Then and now
Dwayne Hess spent his fellowship turning Clay Pots … A Place to Grow into a southwest Baltimore venue for both spiritual and practical empowerment. The coffeehouse, once known as the Neighborhood Spiritual Center, now offers adult literacy classes, holistic health and wellness services, and other workshops and events. As an alumni fellow, Hess has expanded the GED classes and added classes in Spanish, knitting, photography, computer literacy and art. Narcotics Anonymous currently uses the space for occasional meetings, as does the Baltimore Free Store, the brainchild of an alumni fellow Matt Warfield.
“Individuals have been able to find community at Clay Pots, peace of mind and personal nurturing,” Hess says. “That’s something that’s been a part of our goal.”
Challenge of sustainability
“Finding financial support is always something to work on,” Hess says. “It’s never something we can just forget about—it’s always in the forefront of my mind. We’re always working hard to make sure we have the resources to keep going.”
OSI-Baltimore has helped
“The Community Fellowship was my first grant,” Hess says, proudly. “Since then, there’ve been a number of other foundations that have contributed money to Clay Pots. It’s been a fantastic boost. Having the backing of OSI has helped bring in the support of other people and institutions.”

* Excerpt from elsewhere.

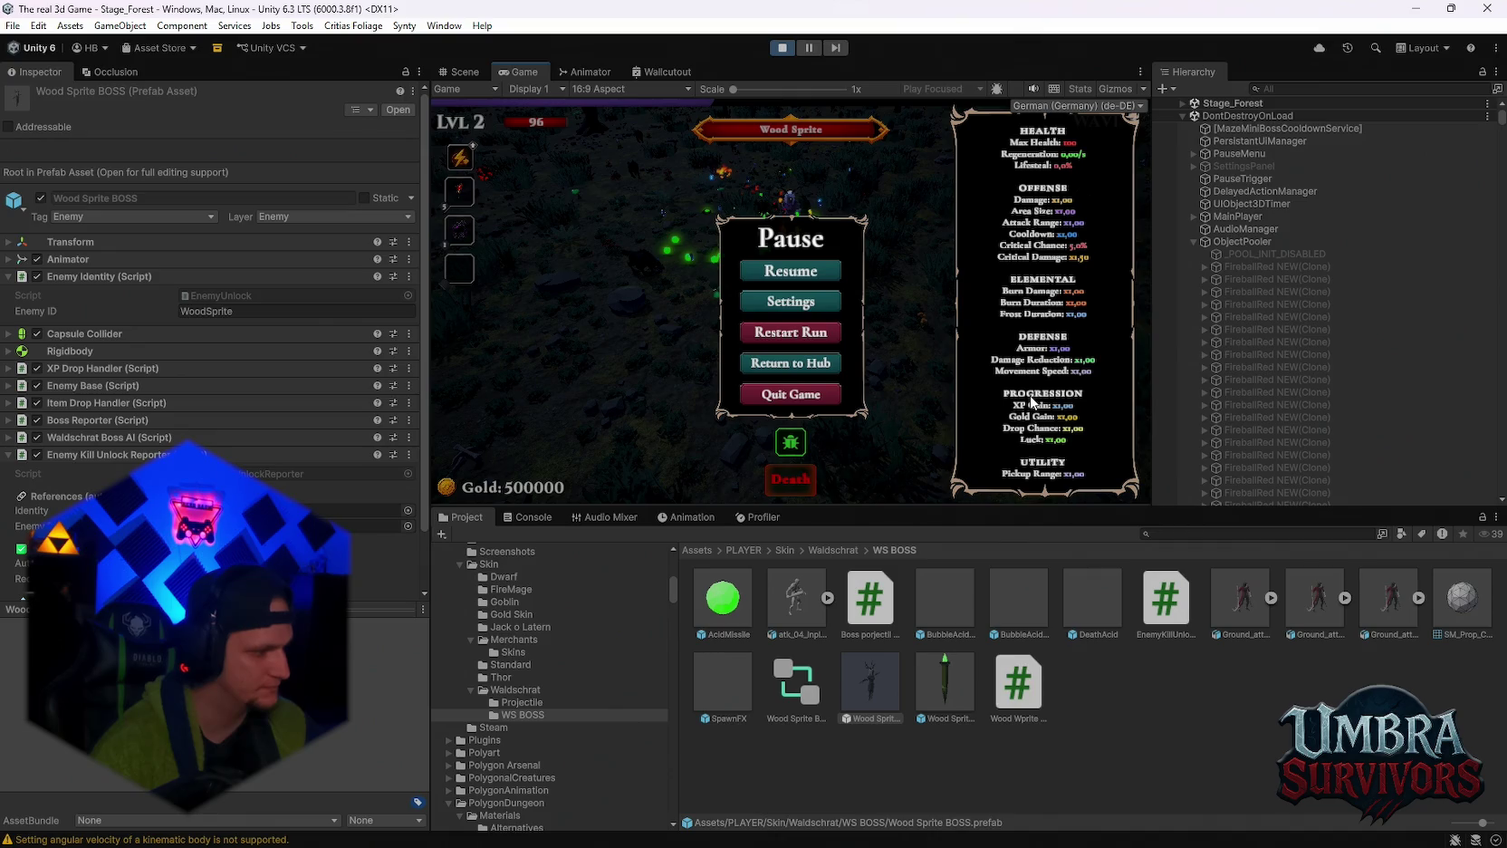
# Select Stage_Forest in the Hierarchy to clear the Inspector, then focus the Hierarchy search field.
pyautogui.click(1301, 100)
pyautogui.click(1307, 87)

In addition, Hess says he has made tremendous use of the network of fellows, such as Jason Reed, who has played music at the coffeehouse as well as arranged for other musicians to showcase their talents there. Hess also has taken advantage of OSI-Baltimore’s knowledgeable and helpful staff.
“Just knowing that they’re there and available to answer questions or to try to make connections for you has been really great for me,” Hess says.

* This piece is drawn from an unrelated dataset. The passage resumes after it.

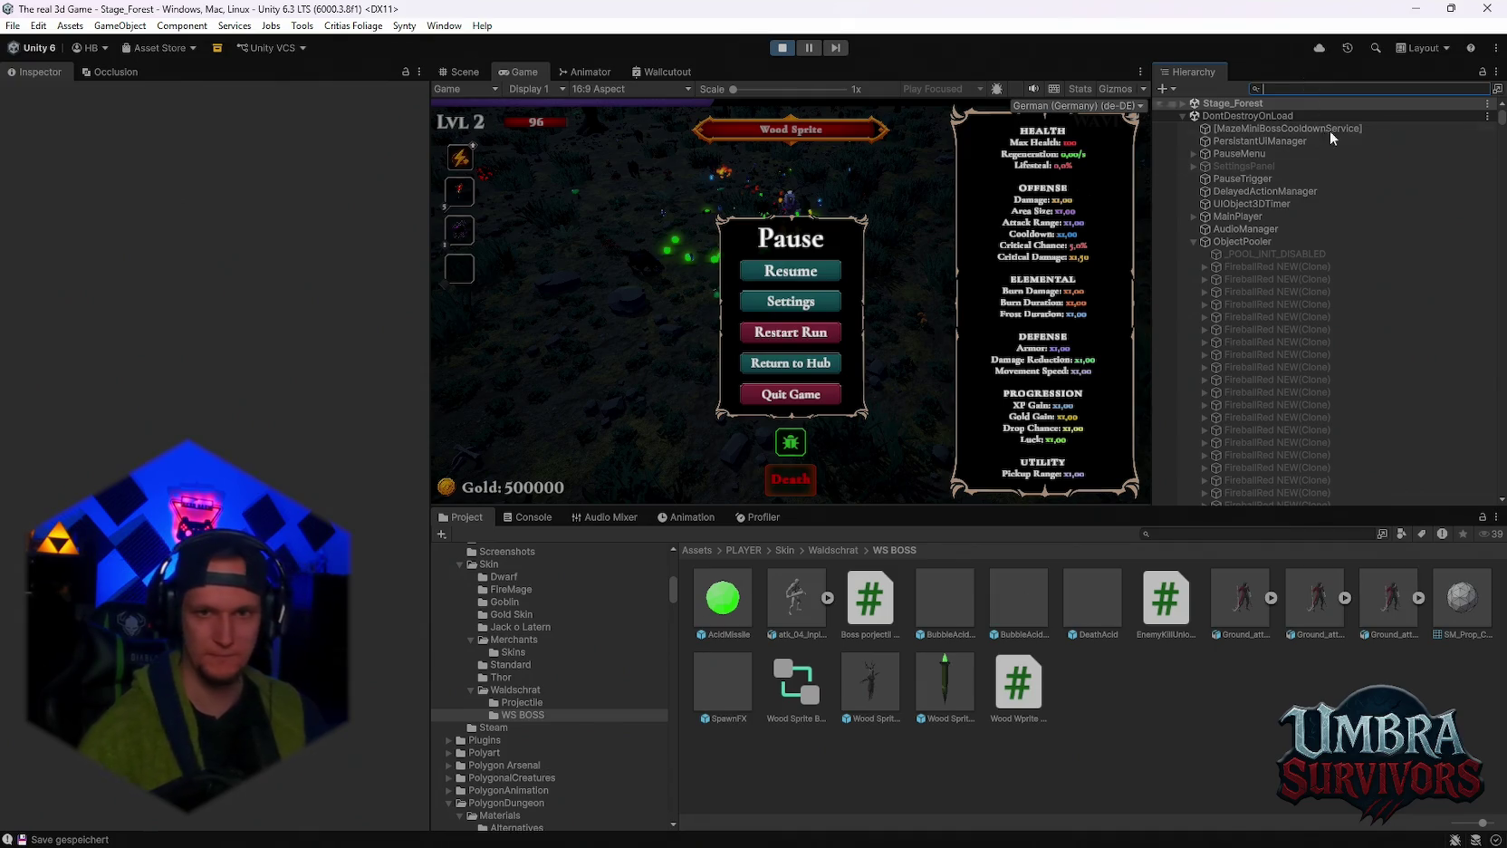
pyautogui.scroll(-4, 1295, 250)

Hess says the center is at a point where it can benefit greatly from a strategic plan, a fundraising plan and an evaluation tool to assess its services. One goal is to identify and add or strengthen services that can help to meet the personal and spiritual needs of members of marginalized west Baltimore communities.
“This grant will allow our board to do strategic planning and devote more time to fundraising with clear goals in mind,” he says.

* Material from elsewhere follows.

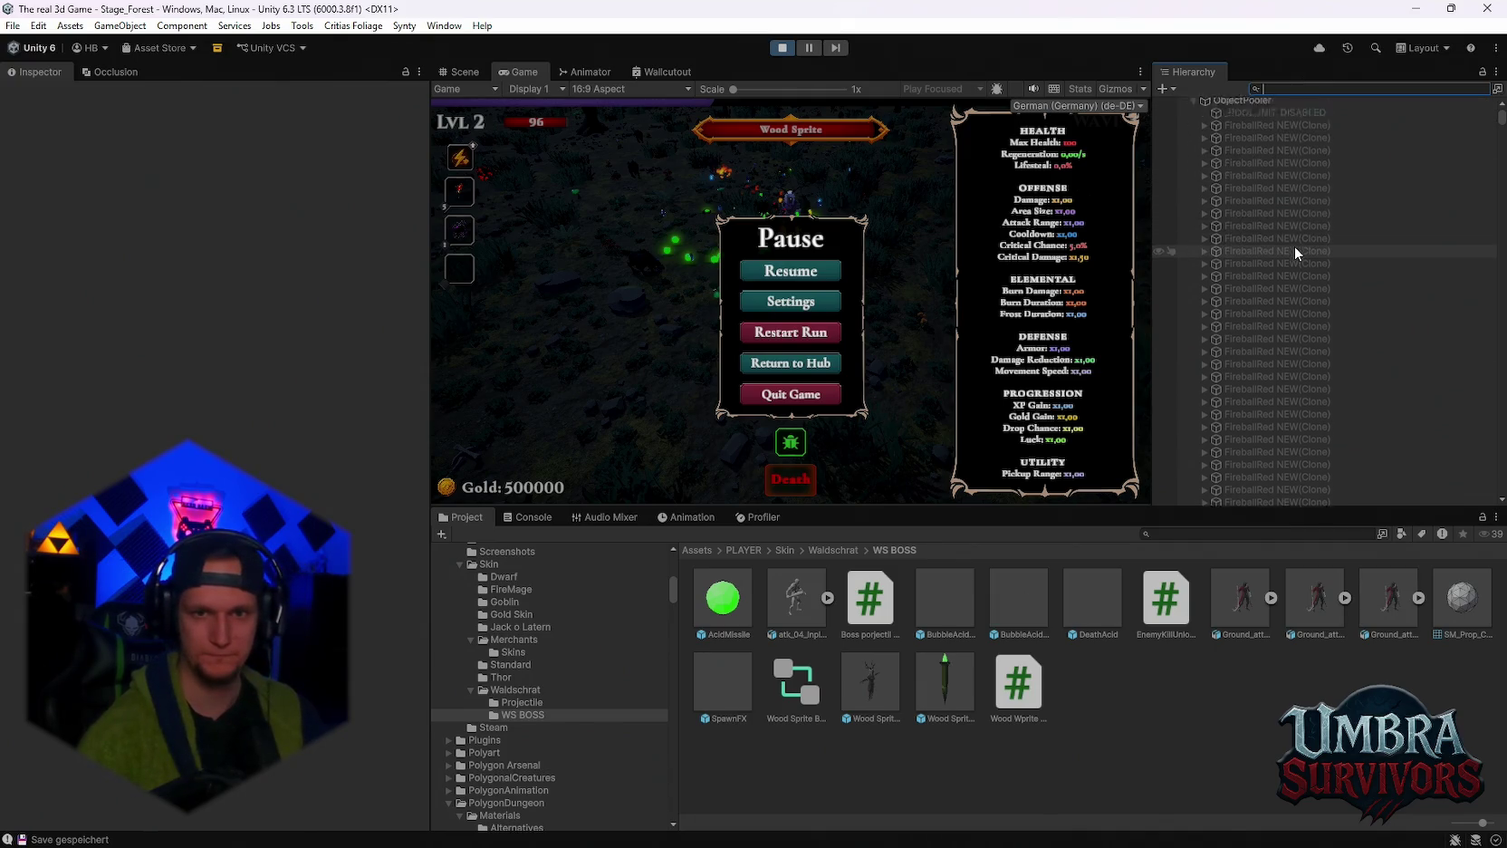
# Search the Hierarchy for 'dark or' and give Dark orb(Clone) Runtime Level 10 and Current Damage 1000.
pyautogui.scroll(4, 1291, 190)
pyautogui.click(1290, 89)
pyautogui.write('dark o')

“Our next big project is to install a peace garden so that we have our first outdoor space,” Hess says. “The courtyard will be useful for all of our different programs. Our GED class, for example, might be able to do some plant growing and a meditation group could meet outdoors.”
“It will just be one more space where people can make connections that foster community growth and increase the chances for harmony,” Hess adds. “One more place for us to let people know what’s going on in our community and what ways we’re all working together to make Baltimore a better place.”